Extracted page text data

· · · · ·

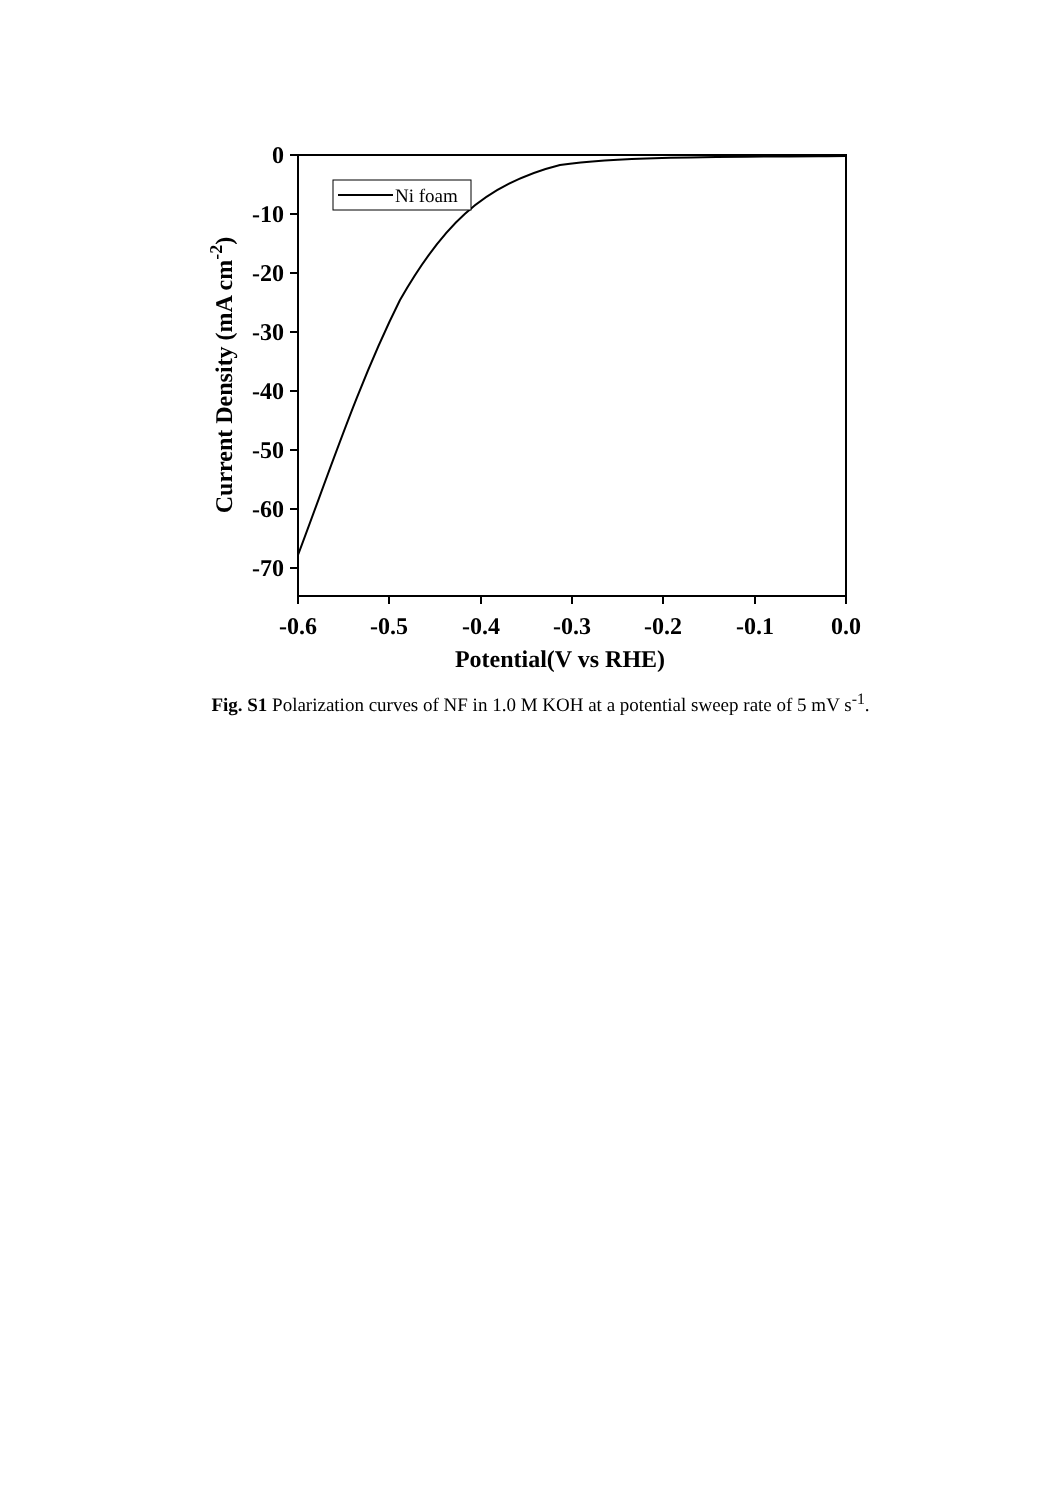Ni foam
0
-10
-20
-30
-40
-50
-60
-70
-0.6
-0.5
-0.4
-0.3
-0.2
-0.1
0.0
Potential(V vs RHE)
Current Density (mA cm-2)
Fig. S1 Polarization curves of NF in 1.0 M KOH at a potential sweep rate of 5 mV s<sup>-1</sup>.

· · · · ·

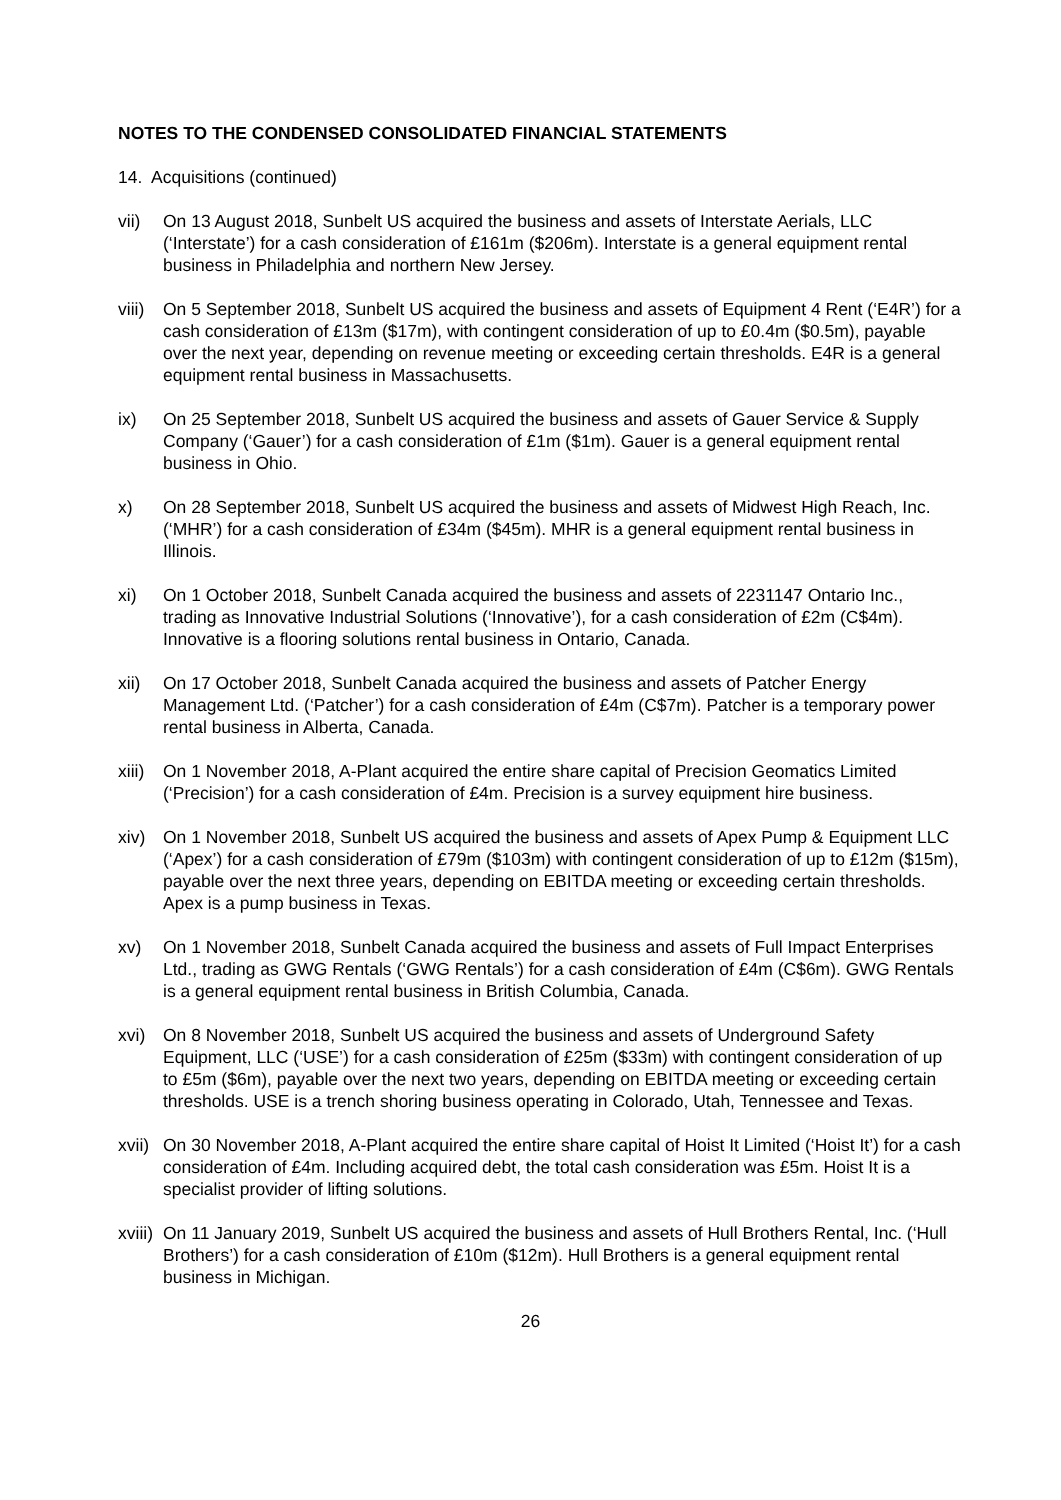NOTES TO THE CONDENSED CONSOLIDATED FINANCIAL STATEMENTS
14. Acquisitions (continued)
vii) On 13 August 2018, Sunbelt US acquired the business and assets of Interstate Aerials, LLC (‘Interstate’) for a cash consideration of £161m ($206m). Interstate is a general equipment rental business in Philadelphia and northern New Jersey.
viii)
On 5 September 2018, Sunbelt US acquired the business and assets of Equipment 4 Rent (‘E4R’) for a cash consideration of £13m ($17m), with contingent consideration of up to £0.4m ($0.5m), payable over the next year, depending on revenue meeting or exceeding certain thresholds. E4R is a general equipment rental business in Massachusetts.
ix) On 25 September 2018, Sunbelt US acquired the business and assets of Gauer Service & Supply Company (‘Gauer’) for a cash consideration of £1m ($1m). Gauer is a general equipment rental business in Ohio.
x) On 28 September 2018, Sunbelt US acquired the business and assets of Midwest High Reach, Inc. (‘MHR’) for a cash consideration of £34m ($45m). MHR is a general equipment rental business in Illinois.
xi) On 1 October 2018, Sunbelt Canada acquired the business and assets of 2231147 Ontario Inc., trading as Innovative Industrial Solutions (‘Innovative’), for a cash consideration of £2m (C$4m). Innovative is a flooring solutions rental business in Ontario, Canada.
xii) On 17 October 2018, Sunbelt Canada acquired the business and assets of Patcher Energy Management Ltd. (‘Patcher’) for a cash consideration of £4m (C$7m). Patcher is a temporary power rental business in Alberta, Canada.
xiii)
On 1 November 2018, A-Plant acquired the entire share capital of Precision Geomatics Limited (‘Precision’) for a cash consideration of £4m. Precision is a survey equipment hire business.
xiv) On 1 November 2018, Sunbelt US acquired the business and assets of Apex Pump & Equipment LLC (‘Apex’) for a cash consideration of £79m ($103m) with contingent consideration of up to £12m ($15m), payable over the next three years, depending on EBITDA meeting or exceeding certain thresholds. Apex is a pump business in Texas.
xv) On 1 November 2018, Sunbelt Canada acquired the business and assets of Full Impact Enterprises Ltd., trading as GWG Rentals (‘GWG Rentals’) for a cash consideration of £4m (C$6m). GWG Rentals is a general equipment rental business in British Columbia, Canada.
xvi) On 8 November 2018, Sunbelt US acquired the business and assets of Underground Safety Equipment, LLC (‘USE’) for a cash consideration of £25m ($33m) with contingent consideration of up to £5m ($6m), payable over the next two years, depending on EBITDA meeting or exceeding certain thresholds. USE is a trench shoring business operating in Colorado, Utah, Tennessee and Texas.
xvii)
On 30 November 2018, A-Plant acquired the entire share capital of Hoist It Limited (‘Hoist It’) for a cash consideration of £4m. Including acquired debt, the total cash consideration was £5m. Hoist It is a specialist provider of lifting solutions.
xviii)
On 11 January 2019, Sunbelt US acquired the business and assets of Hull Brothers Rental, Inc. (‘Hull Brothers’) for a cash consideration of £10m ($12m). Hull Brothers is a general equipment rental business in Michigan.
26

· · · · ·

• **INSTRUCTIONS TO FOLLOW**
Return exactly the lines above from the line that has "xii) On 17 October" through the line that has "On 1 November 2018, A-Plant", inclusive, and nothing else.

• **EXERCISE ANSWER**
xii) On 17 October 2018, Sunbelt Canada acquired the business and assets of Patcher Energy Management Ltd. (‘Patcher’) for a cash consideration of £4m (C$7m). Patcher is a temporary power rental business in Alberta, Canada.
xiii)
On 1 November 2018, A-Plant acquired the entire share capital of Precision Geomatics Limited (‘Precision’) for a cash consideration of £4m. Precision is a survey equipment hire business.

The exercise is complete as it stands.